• Ilustrada

    Friday, 03-May-2024 14:28:56 -03

    ANÁLISE

    Diante da verborragia, Raduan Nassar educa pelo rigor do silêncio

    PAULO ROBERTO PIRES
    ESPECIAL PARA A FOLHA

    27/11/2015 02h05

    Os 80 anos de Raduan Nassar pairam incomodamente sobre a literatura brasileira. É que um dos melhores e mais importantes prosadores da língua em todos os tempos segue ignorando para valer toda uma liturgia que cerca a literatura e que, no fundo, é alheia a ela.

    À verborragia, ele ofereceu brevidade: um romance curto, uma novela, cinco contos. À algaravia, contrapôs o silêncio: nada de entrevista, nada de festival, de conversa fiada. Avareza e soberba não explicam sua decisão radical: dele, temos o escrito. E eu, viciado na falação, já ia escrevendo: "e é só". Como se precisasse mais.

    Assim como escapou à tentação da tagarelice, Raduan é irredutível ao figurino do "escritor recluso" envergado por Dalton Trevisan e Rubem Fonseca. Eles, que neste ano chegaram aos 90, mantêm com jornalistas e leitores um esconde-esconde que, no fim das contas, tensiona o arco da curiosidade. Aqui e ali há fotos de paparazzi, intrigas provincianas e, concretamente, novos livros.

    Moacyr Lopes Jr./Folhapress.
    SÃO PAULO, SP, BRASIL, 17-05-2015: O escritor Raduan Nassar, autor de "Um Copo de Cólera", que será transformado em filme, durante entrevista em sua casa, no bairro de Perdizes, em São Paulo (SP). (Foto: Moacyr Lopes Jr./Folhapress. Negativo: SP 080875-1995)
    Raduan Nassar em sua casa em São Paulo, em foto de 1985

    De Raduan não se espera mais livro. Sabe-se que trocou a escrita pela administração de uma fazenda. Que acolheu com entusiasmo a "Lavoura Arcaica" de Luiz Fernando Carvalho. Que há três anos apareceu na Balada Literária dedicada a ele e numa reportagem sobre a decisão de doar ao Estado sua propriedade; e, em 2014, num vídeo em que repudiava Aécio e apoiava Dilma. E, aí sim: é só.

## Tarefas
A - Conte quantas linhas dos registros contêm a palavra "position", considerando a diferença entre maiúsculas e minúsculas. Informe apenas o número.
B - Escreva a continuação do texto sobre Raduan Nassar, começando logo após a última frase apresentada.

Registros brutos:
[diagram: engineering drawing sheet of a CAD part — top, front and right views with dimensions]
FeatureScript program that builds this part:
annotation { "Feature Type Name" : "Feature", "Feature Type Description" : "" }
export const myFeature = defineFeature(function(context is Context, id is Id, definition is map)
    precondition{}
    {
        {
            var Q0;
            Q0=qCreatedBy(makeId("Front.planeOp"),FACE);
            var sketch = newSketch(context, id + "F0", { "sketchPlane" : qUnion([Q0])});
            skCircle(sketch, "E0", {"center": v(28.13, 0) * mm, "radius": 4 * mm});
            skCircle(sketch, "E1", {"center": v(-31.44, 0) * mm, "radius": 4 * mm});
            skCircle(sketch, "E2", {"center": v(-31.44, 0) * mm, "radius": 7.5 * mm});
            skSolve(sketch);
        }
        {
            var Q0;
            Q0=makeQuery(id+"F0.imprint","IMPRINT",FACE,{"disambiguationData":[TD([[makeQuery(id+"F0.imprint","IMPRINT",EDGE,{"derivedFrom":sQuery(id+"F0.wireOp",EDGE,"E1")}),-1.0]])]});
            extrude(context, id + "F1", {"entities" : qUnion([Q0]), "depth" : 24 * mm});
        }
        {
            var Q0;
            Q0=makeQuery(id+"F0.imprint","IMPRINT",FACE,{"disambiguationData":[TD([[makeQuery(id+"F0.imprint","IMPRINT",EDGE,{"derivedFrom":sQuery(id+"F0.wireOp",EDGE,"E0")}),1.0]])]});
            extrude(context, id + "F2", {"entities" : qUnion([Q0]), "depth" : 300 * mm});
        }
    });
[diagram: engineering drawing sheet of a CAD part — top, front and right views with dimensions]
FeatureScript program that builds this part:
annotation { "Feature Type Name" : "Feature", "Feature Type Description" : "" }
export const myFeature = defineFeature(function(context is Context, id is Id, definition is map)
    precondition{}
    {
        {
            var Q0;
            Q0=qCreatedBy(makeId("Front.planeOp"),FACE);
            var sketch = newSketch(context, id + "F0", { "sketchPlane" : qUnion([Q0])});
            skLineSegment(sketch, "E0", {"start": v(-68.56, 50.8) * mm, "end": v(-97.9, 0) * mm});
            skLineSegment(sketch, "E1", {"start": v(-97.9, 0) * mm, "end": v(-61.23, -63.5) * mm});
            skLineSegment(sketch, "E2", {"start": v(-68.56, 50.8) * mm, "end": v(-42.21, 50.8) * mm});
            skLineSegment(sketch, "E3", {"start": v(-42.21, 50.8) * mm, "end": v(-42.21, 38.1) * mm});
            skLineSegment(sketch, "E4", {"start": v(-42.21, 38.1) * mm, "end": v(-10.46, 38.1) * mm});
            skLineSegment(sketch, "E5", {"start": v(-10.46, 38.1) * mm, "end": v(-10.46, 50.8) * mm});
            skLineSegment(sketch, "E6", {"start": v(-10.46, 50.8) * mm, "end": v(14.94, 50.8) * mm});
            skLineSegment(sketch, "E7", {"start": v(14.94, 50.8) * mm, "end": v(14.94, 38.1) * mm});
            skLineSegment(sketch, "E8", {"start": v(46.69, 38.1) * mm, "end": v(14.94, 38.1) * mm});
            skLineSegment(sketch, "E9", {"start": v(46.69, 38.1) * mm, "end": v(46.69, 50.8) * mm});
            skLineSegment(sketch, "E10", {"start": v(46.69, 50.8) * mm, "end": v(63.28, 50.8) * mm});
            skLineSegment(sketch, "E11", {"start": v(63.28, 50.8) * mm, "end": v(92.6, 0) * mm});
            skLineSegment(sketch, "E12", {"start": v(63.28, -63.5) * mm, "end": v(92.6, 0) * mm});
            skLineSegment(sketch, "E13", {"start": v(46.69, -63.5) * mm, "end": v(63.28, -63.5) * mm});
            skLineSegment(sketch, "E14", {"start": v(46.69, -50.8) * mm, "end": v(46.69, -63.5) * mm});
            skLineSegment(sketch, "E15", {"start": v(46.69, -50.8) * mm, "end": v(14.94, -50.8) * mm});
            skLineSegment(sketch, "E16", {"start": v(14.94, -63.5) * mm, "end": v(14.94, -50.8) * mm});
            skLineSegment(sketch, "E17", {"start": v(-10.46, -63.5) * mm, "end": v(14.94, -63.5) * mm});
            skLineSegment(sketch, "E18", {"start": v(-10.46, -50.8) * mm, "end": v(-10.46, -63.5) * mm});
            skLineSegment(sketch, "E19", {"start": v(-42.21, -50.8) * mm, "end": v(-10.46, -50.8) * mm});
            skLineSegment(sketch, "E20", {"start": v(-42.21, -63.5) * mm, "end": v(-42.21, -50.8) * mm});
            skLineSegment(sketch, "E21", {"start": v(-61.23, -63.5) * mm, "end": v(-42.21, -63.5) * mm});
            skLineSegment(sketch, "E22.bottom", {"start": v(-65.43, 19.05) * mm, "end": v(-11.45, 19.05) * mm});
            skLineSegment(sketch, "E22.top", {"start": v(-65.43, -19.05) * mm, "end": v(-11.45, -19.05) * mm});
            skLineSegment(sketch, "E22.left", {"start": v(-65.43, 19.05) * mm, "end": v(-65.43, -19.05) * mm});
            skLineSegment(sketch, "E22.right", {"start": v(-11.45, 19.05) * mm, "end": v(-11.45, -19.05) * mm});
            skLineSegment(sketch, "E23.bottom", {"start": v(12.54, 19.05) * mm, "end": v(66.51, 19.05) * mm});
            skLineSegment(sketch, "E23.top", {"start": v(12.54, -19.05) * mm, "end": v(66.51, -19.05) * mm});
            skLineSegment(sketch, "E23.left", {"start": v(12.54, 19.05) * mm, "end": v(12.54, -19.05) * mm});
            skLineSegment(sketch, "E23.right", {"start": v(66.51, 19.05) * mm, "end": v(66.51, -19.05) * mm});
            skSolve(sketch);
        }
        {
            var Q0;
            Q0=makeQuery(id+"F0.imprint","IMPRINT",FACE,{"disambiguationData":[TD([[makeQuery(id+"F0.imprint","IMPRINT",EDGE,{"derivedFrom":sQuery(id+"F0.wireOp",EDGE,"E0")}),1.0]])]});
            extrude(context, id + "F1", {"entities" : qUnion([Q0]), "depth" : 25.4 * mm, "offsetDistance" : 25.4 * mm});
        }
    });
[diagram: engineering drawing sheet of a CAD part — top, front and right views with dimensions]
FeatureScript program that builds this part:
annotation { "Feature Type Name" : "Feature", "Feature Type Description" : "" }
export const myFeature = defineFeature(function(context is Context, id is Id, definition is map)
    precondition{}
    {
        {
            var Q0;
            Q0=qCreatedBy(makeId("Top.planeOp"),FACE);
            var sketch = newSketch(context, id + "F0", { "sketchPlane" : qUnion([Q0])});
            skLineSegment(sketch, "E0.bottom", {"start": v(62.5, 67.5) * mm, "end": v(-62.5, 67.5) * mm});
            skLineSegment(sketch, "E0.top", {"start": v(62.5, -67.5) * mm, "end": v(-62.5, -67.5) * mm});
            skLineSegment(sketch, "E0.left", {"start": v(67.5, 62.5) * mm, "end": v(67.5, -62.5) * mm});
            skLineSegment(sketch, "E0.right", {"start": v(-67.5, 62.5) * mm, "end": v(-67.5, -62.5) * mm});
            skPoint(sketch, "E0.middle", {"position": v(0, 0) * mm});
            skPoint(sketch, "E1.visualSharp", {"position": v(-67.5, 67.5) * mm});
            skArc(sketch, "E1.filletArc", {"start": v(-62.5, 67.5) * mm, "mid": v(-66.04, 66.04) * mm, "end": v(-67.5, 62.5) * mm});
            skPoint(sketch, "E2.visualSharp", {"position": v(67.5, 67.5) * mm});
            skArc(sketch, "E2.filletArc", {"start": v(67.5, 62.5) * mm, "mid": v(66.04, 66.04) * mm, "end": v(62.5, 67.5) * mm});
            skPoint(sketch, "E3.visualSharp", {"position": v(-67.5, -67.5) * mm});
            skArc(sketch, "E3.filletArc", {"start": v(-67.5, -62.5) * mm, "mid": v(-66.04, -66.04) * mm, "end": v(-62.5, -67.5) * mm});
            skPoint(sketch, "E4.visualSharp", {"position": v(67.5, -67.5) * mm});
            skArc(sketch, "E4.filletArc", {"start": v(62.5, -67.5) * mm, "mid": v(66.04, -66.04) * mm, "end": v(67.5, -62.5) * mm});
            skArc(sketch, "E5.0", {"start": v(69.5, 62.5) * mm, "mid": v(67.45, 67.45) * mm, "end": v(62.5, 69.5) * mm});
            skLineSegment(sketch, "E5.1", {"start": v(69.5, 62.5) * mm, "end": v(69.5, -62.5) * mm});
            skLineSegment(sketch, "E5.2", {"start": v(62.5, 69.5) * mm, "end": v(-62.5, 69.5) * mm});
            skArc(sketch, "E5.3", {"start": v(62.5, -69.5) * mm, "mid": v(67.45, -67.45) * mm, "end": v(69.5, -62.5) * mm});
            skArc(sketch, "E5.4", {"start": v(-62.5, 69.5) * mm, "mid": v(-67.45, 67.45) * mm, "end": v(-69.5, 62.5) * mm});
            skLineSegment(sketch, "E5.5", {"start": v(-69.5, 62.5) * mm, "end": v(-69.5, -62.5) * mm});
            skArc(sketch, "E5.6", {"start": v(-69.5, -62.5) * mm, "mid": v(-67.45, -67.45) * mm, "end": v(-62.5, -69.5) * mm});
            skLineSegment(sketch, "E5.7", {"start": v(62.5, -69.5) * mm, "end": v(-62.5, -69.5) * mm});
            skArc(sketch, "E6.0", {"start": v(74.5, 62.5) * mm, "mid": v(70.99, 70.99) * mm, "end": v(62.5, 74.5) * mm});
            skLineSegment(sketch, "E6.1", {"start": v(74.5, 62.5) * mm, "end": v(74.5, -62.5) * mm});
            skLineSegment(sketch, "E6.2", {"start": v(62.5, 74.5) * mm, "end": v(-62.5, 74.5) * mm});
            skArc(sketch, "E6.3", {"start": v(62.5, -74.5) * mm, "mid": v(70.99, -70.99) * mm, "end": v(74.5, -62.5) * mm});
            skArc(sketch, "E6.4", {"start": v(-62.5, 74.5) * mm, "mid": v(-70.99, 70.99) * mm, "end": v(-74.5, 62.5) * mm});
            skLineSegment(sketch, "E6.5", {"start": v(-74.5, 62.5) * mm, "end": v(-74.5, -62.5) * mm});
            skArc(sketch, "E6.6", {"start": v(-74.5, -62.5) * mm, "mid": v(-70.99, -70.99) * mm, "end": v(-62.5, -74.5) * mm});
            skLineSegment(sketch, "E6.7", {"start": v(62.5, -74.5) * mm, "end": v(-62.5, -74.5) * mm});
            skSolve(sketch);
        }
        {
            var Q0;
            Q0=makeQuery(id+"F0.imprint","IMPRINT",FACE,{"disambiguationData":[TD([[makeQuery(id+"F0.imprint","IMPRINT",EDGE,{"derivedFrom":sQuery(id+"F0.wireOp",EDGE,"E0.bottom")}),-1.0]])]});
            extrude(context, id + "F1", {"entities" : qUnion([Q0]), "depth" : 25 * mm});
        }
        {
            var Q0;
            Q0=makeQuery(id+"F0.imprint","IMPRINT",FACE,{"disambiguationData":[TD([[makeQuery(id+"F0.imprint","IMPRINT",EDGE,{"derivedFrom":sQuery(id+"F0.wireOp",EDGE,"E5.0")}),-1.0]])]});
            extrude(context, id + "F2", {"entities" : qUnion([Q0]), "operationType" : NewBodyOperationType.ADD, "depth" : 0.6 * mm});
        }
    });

## Respostas
A - 5

B -
    Em 1989, jovem e chapado por "Lavoura Arcaica", fui a uma bisonha feira de livros que, num shopping de decoração do Rio, anunciava sua presença. Ele de fato estava lá, docemente constrangido, esgrimindo com delicadeza evasivas sobre a criação literária e perplexo diante de uma leitora que, de pé, declarou-se uma noiva abandonada no altar por sua decisão de não mais escrever. Pedi um autógrafo e ele perguntou: "Posso só assinar o nome?"

    Oito anos depois, coube-me mediar o imediável: sem responder perguntas, Raduan leria trechos de "Benjamin" e, Chico Buarque, os contos "Hoje de Madrugada" e "O Ventre Seco". Lembrei a ele a história da noiva. Deu risada e um autógrafo, já com meu nome e "o abraço do Raduan".

    Em 1998, encontrei-o no Salão do Livro de Paris, onde fez uma rápida aparição. A princípio, nem cheguei perto. Mas ele veio, caloroso, lembrando da leitura com Chico e de seu pânico com o público. Dias depois, nos esbarramos num café vagabundo de Montparnasse e ficamos de papo furado.

    RESISTÊNCIA AO FÁCIL

    Jamais falamos sobre literatura. Eu, na verdade, entraria em pânico se ele topasse uma entrevista, pois não saberia mesmo o que perguntar diante do que li, reli e ainda releio. E, nestes encontros tão diferentes, em épocas tão diversas, confirmava-se para mim, inequivocamente, a firmeza de seu silêncio literário.

    Escrevendo sobre Mallarmé, Paul Valéry dizia que a grandeza de um escritor deveria poder ser medida por suas recusas, pelo rigor delas. "É nesse ponto", escreve ele, "que a literatura atinge o domínio da ética: é nesta ordem de coisas que se pode introduzir o conflito entre o natural e o esforço; que ela obtém seus heróis e seus mártires da resistência ao fácil".

    Parabéns, Raduan. Por tudo.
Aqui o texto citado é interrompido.